### Passage provided
◆ ◆ ◆ ◆
In Honor of My Granny


She always wore perfume, an Elizabeth Taylor if I remember correctly. If you happened to catch her on the right day of the week, her red hair would be in a silky scarf that hid her rollers. I still remember the time she took me to Washington D. C. my eighth grade year and how she out-walked every parent and student without a single complaint or a drop of sweat on her forehead.

She held all the dignity of England and the fiery tenacity of the Scots in her small frame.  She knew how to host a party and which fork was which. You couldn’t tell which of her clothes were from Macy’s and which she had sewn herself. She drank tea and light beer and was a really good friend to many.


I was nineteen going on twenty-five. I had just ended an engagement. I felt broken and free all at the same time. As I sat sipping my water in the living room, she sat down next to me.

“’Mander,” her Australian accent still clung to her vowel-ending words, “I want you to know, I think you did the right thing.” Her hand landed on my knee, reassuring me.

“Thanks, Granny.” It came out a little awkward. I don’t think I had ever really talked about boys with her.

“You know, I broke off an engagement before your Gramps.”

Her words kind of hung in the air. I looked at her with shock. I could see the determination on her face to share this story. “I was young, and I thought I was in love. He was handsome too. But he was a Catholic, and I was a Protestant. I would have had to marry him in the Catholic church. I would have had to convert. I thought I loved him, but I just couldn't give up that part of myself. I wouldn't stop being who I was and who I wanted to be for anyone.”
◆ ◆ ◆ ◆
### Listed entries

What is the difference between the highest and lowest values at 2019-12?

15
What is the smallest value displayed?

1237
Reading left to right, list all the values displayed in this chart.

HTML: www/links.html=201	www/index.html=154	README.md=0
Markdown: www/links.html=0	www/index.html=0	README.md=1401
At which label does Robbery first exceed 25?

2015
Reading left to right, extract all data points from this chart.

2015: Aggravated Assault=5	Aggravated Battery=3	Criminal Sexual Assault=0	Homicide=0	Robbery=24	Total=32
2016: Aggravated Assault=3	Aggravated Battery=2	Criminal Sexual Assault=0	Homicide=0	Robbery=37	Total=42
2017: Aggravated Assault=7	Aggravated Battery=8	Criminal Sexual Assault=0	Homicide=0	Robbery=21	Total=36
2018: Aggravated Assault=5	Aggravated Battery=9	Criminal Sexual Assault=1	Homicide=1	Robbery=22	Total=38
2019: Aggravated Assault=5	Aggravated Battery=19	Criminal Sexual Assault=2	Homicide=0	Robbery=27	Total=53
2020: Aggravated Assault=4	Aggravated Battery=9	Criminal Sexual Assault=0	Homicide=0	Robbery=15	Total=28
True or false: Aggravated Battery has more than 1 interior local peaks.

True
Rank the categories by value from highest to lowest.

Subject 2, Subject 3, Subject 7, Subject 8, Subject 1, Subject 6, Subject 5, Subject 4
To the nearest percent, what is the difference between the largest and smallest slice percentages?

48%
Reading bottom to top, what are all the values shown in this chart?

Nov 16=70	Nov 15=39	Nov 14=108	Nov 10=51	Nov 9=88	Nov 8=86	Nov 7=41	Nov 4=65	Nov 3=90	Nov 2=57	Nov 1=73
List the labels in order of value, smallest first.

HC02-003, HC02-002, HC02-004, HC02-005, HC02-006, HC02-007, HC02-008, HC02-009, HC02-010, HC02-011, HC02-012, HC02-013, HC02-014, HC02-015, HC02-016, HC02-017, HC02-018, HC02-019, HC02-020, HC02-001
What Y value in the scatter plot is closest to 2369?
◆ ◆ ◆ ◆
### Assigned task
In the tribute to Granny, how would you render this sentence in Spanish: "She knew how to host a party and which fork was which."?

### Finished task
Sabía cómo organizar una fiesta y cuál era cada tenedor.